OPM’s new regulations require agency heads to develop procedures for implementing this annual leave restoration policy as part of their emergency planning exercises. Again, OPM wants agencies to be ready to act as soon as an applicable national emergency has been declared.

Once one has been declared, agency heads should determine which employees are considered “essential” for a particular emergency and inform them of the determination.

OPM leaves it up to each agency to determine who exactly should be considered “essential” during this emergency and others, and who, therefore, should be eligible for annual leave restoration.

It’s also up to each agency to determine when the exigency of the public business should end for each employee or group of workers.

In general, the exigency of the public business should end a year after the start date of the national emergency, OPM said, though agencies can extend it for up to three years.

OPM did, however, acknowledge that each emergency will have a different impact on the federal workforce.

The Sept. 11 attacks, for example, relied on the essential services of federal intelligence analysts. For the current pandemic, “the services of employees such as physicians, nurses, certain clinical laboratory scientists and public health specialists may be more likely to be designated as essential to the emergency response,” OPM said.

As OPM detailed in June guidance, this new annual leave restoration policy is only meant for certain employees with certain responsibilities during this pandemic.

Federal employees who, for example, called off a week-long trip abroad and then canceled their vacation time won’t be allowed to restore annual leave under OPM’s forthcoming regulations.

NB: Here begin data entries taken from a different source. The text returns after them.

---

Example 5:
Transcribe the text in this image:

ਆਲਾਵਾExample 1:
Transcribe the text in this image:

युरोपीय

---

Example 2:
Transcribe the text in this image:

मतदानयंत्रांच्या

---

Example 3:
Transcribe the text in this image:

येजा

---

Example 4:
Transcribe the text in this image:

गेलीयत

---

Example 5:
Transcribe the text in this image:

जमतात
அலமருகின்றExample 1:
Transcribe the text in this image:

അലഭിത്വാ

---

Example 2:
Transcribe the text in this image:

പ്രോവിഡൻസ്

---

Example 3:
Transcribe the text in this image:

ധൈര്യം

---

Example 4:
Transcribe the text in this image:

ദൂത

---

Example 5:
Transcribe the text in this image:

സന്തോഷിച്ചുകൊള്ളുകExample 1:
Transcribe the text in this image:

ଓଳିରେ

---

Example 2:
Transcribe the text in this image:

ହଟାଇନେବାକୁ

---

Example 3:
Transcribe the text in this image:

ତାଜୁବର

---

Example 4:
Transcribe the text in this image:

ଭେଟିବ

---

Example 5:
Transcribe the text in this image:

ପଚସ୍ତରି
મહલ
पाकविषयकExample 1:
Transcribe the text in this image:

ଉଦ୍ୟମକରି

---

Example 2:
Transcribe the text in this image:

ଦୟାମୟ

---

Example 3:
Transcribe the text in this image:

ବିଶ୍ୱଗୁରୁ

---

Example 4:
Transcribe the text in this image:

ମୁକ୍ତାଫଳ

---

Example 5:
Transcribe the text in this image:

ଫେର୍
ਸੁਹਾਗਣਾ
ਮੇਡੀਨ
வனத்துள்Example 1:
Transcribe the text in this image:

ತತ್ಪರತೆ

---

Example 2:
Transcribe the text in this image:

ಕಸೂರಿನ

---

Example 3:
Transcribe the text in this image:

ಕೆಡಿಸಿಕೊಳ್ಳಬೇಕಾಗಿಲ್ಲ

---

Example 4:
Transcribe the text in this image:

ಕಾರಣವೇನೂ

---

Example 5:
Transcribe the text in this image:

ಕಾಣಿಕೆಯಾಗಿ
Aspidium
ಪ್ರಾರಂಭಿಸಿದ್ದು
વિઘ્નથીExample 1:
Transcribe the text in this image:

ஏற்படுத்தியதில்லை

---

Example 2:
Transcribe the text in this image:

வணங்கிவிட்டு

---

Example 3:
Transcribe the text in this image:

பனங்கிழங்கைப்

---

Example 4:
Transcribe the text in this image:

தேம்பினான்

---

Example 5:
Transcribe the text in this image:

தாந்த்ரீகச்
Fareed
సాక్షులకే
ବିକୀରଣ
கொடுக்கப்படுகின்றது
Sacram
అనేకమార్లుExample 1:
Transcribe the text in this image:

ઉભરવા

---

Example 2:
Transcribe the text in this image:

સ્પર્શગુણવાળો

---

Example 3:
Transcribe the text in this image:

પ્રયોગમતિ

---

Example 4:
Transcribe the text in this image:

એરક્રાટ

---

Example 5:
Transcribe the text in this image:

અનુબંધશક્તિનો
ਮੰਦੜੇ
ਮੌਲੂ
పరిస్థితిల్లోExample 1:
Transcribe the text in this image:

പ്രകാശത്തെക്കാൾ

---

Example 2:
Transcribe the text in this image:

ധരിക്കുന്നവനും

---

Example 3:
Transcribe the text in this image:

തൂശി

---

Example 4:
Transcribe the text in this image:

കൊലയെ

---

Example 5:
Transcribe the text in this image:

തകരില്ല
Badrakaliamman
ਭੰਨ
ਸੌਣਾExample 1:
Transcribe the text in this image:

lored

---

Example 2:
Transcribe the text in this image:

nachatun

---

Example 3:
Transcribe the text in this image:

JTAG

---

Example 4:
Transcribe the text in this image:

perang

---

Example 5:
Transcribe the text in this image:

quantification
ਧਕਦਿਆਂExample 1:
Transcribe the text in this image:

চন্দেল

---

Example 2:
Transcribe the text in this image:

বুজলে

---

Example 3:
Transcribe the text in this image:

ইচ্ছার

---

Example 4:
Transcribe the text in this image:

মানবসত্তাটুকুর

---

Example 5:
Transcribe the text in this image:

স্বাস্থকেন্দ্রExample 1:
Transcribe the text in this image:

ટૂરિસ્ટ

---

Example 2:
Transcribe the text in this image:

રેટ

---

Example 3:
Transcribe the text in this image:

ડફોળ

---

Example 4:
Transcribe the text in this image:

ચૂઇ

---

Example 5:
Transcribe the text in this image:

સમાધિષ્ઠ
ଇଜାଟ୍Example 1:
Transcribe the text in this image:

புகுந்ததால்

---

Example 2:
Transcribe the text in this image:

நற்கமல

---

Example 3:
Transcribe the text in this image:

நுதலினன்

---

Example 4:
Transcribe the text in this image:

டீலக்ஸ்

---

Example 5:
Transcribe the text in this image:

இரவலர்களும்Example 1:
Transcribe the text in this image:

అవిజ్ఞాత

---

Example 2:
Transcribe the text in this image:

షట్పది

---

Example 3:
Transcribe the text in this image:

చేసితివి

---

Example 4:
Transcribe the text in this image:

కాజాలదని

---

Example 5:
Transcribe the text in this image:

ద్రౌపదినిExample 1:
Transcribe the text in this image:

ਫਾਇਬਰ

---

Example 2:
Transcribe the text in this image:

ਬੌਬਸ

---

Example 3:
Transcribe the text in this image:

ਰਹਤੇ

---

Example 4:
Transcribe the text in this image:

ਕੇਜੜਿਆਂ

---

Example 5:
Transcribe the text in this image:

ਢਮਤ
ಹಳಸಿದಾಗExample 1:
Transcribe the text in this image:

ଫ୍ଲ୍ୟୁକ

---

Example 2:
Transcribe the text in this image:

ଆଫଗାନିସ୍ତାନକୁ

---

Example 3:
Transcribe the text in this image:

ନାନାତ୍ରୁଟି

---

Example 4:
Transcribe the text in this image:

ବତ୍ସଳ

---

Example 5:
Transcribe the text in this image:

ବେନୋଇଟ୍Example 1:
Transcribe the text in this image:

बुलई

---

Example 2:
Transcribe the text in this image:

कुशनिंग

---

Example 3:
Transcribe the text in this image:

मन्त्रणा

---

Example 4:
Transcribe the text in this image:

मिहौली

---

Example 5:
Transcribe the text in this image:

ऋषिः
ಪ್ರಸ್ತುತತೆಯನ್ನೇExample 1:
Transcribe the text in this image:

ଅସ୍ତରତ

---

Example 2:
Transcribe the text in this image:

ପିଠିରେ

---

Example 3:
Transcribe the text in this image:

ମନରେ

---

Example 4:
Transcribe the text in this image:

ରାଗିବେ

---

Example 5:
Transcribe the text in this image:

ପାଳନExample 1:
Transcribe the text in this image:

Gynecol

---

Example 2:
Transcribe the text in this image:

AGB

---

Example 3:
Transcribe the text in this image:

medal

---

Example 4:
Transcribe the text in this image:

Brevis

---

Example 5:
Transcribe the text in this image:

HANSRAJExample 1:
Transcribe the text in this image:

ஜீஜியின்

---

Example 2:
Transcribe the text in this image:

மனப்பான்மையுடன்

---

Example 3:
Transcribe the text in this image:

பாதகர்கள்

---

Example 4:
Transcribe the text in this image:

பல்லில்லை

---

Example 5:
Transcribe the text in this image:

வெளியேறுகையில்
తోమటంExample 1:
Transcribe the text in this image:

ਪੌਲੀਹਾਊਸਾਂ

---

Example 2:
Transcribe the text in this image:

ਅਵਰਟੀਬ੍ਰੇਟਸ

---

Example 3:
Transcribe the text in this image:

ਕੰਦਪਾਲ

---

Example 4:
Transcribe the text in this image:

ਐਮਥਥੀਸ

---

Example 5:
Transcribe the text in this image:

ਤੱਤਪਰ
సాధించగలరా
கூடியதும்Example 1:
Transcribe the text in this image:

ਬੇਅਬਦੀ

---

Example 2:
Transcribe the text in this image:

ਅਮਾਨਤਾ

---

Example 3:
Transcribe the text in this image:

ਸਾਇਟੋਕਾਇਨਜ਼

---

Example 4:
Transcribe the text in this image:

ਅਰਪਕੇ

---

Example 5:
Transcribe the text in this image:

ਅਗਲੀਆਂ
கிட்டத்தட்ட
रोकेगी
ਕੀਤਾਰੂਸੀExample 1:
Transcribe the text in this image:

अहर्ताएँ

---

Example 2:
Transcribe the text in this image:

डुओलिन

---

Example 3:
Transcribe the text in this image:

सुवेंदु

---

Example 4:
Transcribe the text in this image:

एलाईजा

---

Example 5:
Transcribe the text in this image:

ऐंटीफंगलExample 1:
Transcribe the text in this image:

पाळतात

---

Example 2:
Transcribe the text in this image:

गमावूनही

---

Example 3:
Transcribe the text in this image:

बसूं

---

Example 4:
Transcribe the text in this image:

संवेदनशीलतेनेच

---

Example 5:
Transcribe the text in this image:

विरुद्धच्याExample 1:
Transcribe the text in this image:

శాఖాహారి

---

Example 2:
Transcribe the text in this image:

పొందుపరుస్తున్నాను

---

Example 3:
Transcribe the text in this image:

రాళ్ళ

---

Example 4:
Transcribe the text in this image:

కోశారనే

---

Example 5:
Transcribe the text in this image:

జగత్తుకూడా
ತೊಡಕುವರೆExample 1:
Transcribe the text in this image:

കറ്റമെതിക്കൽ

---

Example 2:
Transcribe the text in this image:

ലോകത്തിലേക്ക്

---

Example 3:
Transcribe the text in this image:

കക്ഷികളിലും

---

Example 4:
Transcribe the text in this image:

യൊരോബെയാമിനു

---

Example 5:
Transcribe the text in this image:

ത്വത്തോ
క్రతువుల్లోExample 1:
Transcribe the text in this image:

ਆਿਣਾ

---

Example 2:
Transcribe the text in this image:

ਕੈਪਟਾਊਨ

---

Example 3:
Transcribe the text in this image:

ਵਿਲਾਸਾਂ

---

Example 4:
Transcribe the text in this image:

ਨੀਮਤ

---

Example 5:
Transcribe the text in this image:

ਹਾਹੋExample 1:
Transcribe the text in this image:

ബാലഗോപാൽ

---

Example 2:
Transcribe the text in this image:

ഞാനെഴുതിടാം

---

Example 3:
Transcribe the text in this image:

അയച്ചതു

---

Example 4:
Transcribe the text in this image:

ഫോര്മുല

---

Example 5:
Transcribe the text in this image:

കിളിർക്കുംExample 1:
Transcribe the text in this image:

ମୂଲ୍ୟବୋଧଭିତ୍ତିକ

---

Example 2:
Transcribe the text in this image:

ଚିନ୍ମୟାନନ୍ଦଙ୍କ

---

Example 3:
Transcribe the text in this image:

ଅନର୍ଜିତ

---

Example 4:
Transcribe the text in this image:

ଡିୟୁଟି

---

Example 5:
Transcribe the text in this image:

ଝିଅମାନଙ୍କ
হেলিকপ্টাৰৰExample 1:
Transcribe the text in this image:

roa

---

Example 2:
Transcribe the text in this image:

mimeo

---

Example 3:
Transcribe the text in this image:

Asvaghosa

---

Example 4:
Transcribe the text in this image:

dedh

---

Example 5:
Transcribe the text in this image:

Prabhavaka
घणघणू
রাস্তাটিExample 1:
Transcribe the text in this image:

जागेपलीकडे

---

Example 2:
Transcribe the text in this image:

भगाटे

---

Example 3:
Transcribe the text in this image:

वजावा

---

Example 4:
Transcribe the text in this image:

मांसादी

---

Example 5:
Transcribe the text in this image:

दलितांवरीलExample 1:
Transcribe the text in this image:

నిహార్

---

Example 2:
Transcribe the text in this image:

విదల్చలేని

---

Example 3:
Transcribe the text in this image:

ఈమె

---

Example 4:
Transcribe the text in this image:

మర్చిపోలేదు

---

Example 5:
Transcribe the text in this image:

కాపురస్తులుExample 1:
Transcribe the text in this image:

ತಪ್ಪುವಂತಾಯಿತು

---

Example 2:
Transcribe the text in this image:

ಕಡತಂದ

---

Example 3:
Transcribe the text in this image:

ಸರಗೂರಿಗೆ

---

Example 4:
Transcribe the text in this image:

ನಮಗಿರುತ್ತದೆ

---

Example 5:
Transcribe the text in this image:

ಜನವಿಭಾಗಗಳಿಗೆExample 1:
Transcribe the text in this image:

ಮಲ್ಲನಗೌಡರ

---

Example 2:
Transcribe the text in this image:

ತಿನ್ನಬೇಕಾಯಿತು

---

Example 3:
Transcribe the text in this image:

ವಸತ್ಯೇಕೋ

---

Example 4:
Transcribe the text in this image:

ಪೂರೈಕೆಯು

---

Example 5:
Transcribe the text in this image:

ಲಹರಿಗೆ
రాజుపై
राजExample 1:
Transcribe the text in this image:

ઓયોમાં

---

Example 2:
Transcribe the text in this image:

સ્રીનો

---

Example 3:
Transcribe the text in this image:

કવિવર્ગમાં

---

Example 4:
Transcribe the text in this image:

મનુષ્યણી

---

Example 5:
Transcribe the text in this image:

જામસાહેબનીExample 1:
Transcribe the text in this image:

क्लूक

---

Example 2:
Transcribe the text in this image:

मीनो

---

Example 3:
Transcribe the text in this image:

Though OPM has clearly recognized the need for some sort of new annual leave restoration policy, Congress also had its eye on the challenge.

In standalone legislation and later in an amendment to the House version of the annual defense authorization bill, Rep. Jennifer Wexton (D-Va.) had outlined a similar annual leave restoration policy for essential federal employees during the pandemic.

Her amendment made it into the House bill, which members passed last month.